Both Dionysius and Arrian place Hadrian in the area of the Hellespont—at the boundary between Europe and Asia, in a region saturated with Greek heroic stories. Given the broad sweep of Dionysius’ poem, it is significant that he does not associate Hadrian’s name with the city of Rome, which is described as the “mother of all cities” in a suite of lines that catches the eye and ear through the anaphoric evocation of the river “Tiber” (350-56). Instead, the Hadrian-acrostic appears in his account of the middle Aegean. The sea is presented as a liminal space, a “bridge” (poros) between the two continents, and the reader’s gaze is directed northward, towards the Hellespont (538)—first by way of a reference to the mythological king Athamas (515)—and towards the Black Sea island of Leuke, where the spirits of Achilles and other heroes wander the land (541-548). By situating Hadrian here, Dionysius uses a resonant landscape to embody the imperial politics suggested by the reference, in the acrostic, to the divine boundary-crosser Hermes: guardian of a vast empire, Hadrian was, famously, a traveling emperor, and well known particularly for his interest in the Hellenic culture of the eastern Mediterranean.

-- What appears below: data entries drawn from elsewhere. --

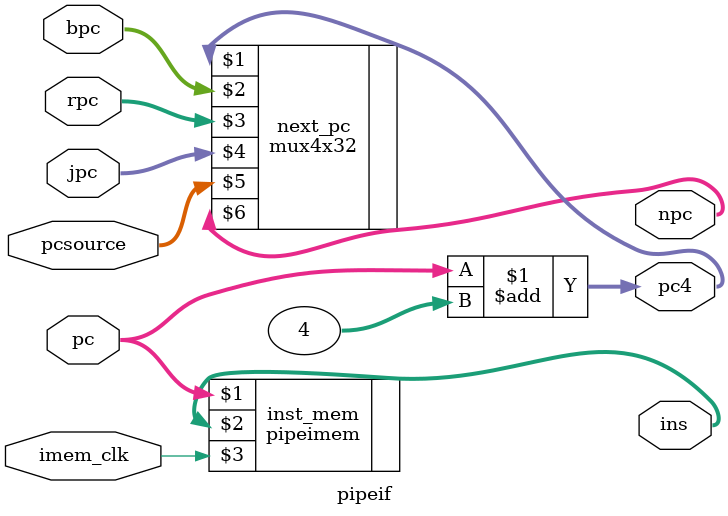
<source format=v>
module pipeif (pcsource, pc, bpc, rpc, jpc, npc, pc4, ins, imem_clk);
	input [31:0]	pc,bpc,rpc,jpc;
	input [1:0]		pcsource;
	input 			imem_clk;
	output [31:0]	npc,pc4,ins;
	
	assign pc4 = pc + 4;
	
	mux4x32 next_pc (pc4,bpc,rpc,jpc,pcsource,npc);
	pipeimem inst_mem (pc,ins,imem_clk);
endmodule
</source>
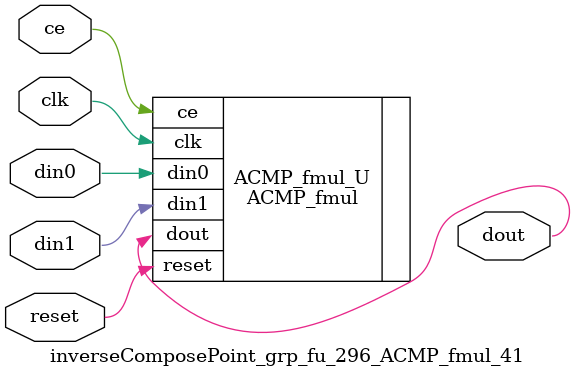
<source format=v>

`timescale 1 ns / 1 ps
module inverseComposePoint_grp_fu_296_ACMP_fmul_41(
    clk,
    reset,
    ce,
    din0,
    din1,
    dout);

parameter ID = 32'd1;
parameter NUM_STAGE = 32'd1;
parameter din0_WIDTH = 32'd1;
parameter din1_WIDTH = 32'd1;
parameter dout_WIDTH = 32'd1;
input clk;
input reset;
input ce;
input[din0_WIDTH - 1:0] din0;
input[din1_WIDTH - 1:0] din1;
output[dout_WIDTH - 1:0] dout;



ACMP_fmul #(
.ID( ID ),
.NUM_STAGE( 4 ),
.din0_WIDTH( din0_WIDTH ),
.din1_WIDTH( din1_WIDTH ),
.dout_WIDTH( dout_WIDTH ))
ACMP_fmul_U(
    .clk( clk ),
    .reset( reset ),
    .ce( ce ),
    .din0( din0 ),
    .din1( din1 ),
    .dout( dout ));

endmodule

</source>
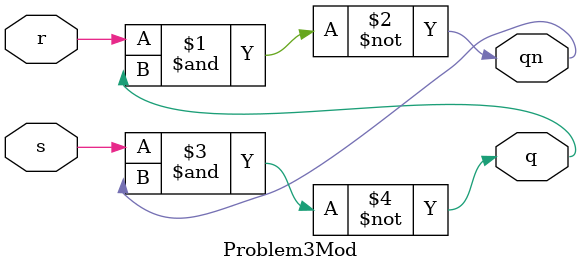
<source format=v>
`timescale 1ns / 1ps

module Problem3Mod(
    input r,
    input s,
    output q,
    output qn
    );
    
    assign #1 qn=~(r&q);
    assign #1 q=~(s&qn);

endmodule

</source>
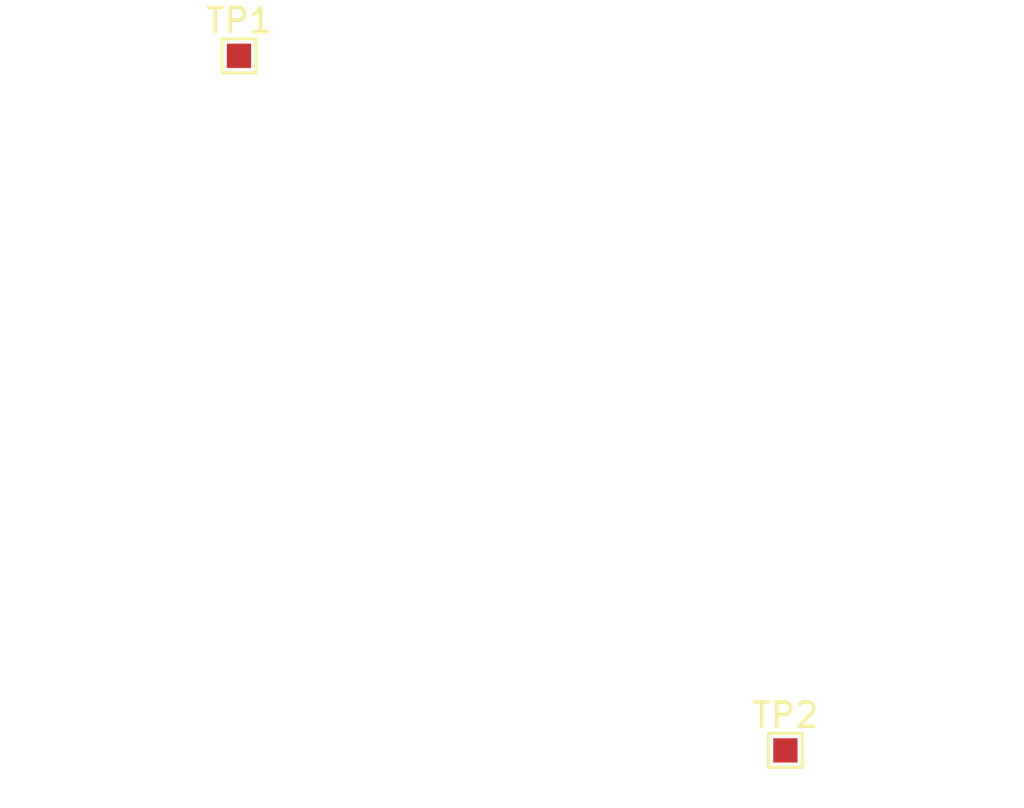
<source format=kicad_pcb>
(kicad_pcb
	(version 20240108)
	(generator "pcbnew")
	(generator_version "8.0")
	(general
		(thickness 1.6)
		(legacy_teardrops no)
	)
	(paper "A4")
	(layers
		(0 "F.Cu" signal)
		(31 "B.Cu" signal)
		(32 "B.Adhes" user "B.Adhesive")
		(33 "F.Adhes" user "F.Adhesive")
		(34 "B.Paste" user)
		(35 "F.Paste" user)
		(36 "B.SilkS" user "B.Silkscreen")
		(37 "F.SilkS" user "F.Silkscreen")
		(38 "B.Mask" user)
		(39 "F.Mask" user)
		(40 "Dwgs.User" user "User.Drawings")
		(41 "Cmts.User" user "User.Comments")
		(42 "Eco1.User" user "User.Eco1")
		(43 "Eco2.User" user "User.Eco2")
		(44 "Edge.Cuts" user)
		(45 "Margin" user)
		(46 "B.CrtYd" user "B.Courtyard")
		(47 "F.CrtYd" user "F.Courtyard")
		(48 "B.Fab" user)
		(49 "F.Fab" user)
		(50 "User.1" user)
		(51 "User.2" user)
		(52 "User.3" user)
		(53 "User.4" user)
		(54 "User.5" user)
		(55 "User.6" user)
		(56 "User.7" user)
		(57 "User.8" user)
		(58 "User.9" user)
	)
	(setup
		(pad_to_mask_clearance 0)
		(allow_soldermask_bridges_in_footprints no)
		(aux_axis_origin 155.9 102.55)
		(pcbplotparams
			(layerselection 0x00010fc_ffffffff)
			(plot_on_all_layers_selection 0x0000000_00000000)
			(disableapertmacros no)
			(usegerberextensions no)
			(usegerberattributes yes)
			(usegerberadvancedattributes yes)
			(creategerberjobfile yes)
			(dashed_line_dash_ratio 12.000000)
			(dashed_line_gap_ratio 3.000000)
			(svgprecision 4)
			(plotframeref no)
			(viasonmask no)
			(mode 1)
			(useauxorigin no)
			(hpglpennumber 1)
			(hpglpenspeed 20)
			(hpglpendiameter 15.000000)
			(pdf_front_fp_property_popups yes)
			(pdf_back_fp_property_popups yes)
			(dxfpolygonmode yes)
			(dxfimperialunits yes)
			(dxfusepcbnewfont yes)
			(psnegative no)
			(psa4output no)
			(plotreference yes)
			(plotvalue yes)
			(plotfptext yes)
			(plotinvisibletext no)
			(sketchpadsonfab no)
			(subtractmaskfromsilk no)
			(outputformat 1)
			(mirror no)
			(drillshape 1)
			(scaleselection 1)
			(outputdirectory "")
		)
	)
	(net 0 "")
	(footprint "TestPoint:TestPoint_Pad_1.0x1.0mm" (layer "F.Cu") (at 135.75 104.1))
	(footprint "TestPoint:TestPoint_Pad_1.0x1.0mm" (layer "F.Cu") (at 113.25 75.5))
)

</source>
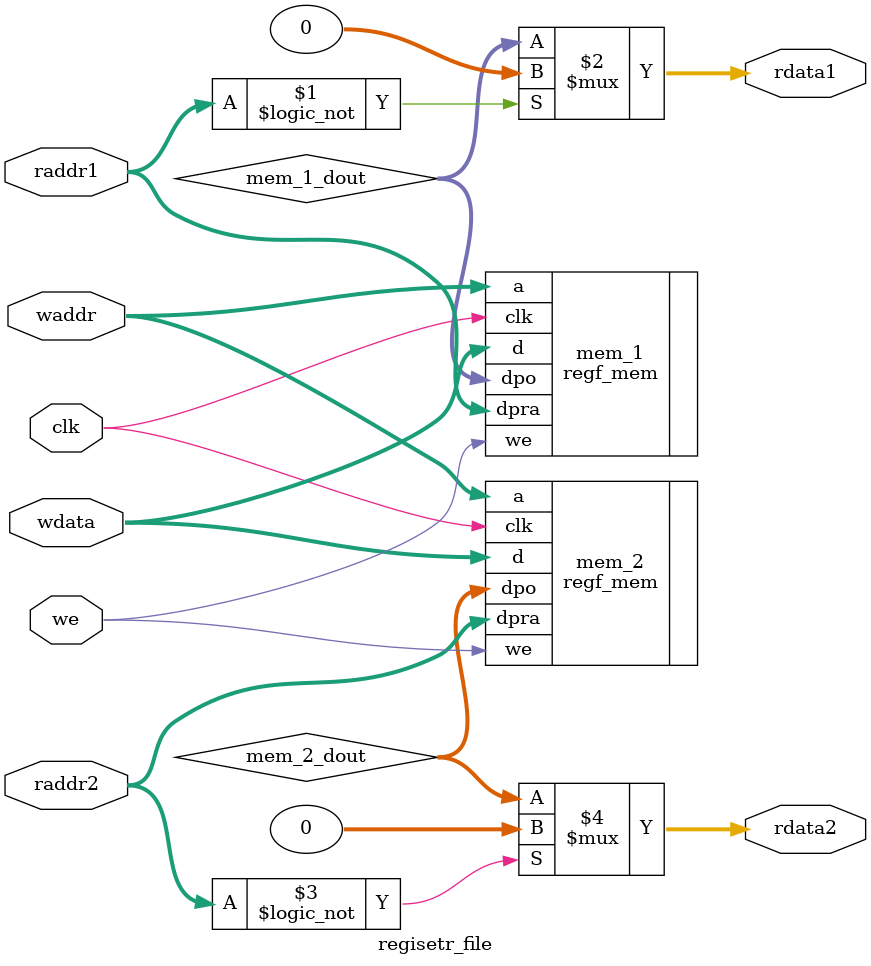
<source format=v>
`timescale 1ns / 1ps


module regisetr_file(
    input [4:0] raddr1,
    input [4:0] raddr2,
    input [4:0] waddr,
    input [31:0] wdata,
    input we,
    input clk,
    output [31:0] rdata1,
    output [31:0] rdata2
    );
    
    wire [31:0] mem_1_dout;
    wire [31:0] mem_2_dout;
    
    regf_mem mem_1 (
        .a(waddr),        // input wire [4 : 0] a
        .d(wdata),        // input wire [31 : 0] d
        .dpra(raddr1),  // input wire [4 : 0] dpra
        .clk(clk),    // input wire clk
        .we(we),    // input wire we
        .dpo(mem_1_dout)    // output wire [31 : 0] dpo
        );
        
    regf_mem mem_2 (
        .a(waddr),        // input wire [4 : 0] a
        .d(wdata),        // input wire [31 : 0] d
        .dpra(raddr2),  // input wire [4 : 0] dpra
        .clk(clk),    // input wire clk
        .we(we),    // input wire we
        .dpo(mem_2_dout)    // output wire [31 : 0] dpo
        );
        
    assign rdata1 = (raddr1 == 5'd0) ? 32'd0 : mem_1_dout;
    assign rdata2 = (raddr2 == 5'd0) ? 32'd0 : mem_2_dout;
     
    
endmodule

</source>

In his Periplus Ponti Euxini, Arrian likewise transports the emperor from Rome to an eastern landscape, linking him with the forts and defenses that manifest imperial power in the Black Sea region, and with its mythological heritage—especially Achilles, on the island of Leuke. In Arrian’s text, however, these links to the local topography signify more than a general interest in Hellenic culture on the emperor’s part: here, Hadrian is given a role in propagating that culture. In the opening lines of the Periplus, for example, describing the adornment of a temple—of Hermes—at Trapezus, Arrian notes that the cult inscription is poorly composed because it is the work of “barbarians” (1.2), and he asserts that he will correct the text himself—when Hadrian assists the effort by sending better copies of the god’s statue and his own, to be installed at the site. Arrian places Hadrian in the landscape of the Hellespont and Black Sea, I argue, in order to make him a co-creator of Greco-Roman culture in this liminal space. Thus, as the second panel of a geographical diptych, Arrian’s circumscribed Periplus of the Black Sea region complements Dionysius’ vast, allusive geography of the oikoumene. Both texts situate Hadrian in the topography of the Aegean, and they offer different perspectives on the political significance of re-orienting imperial power in this way.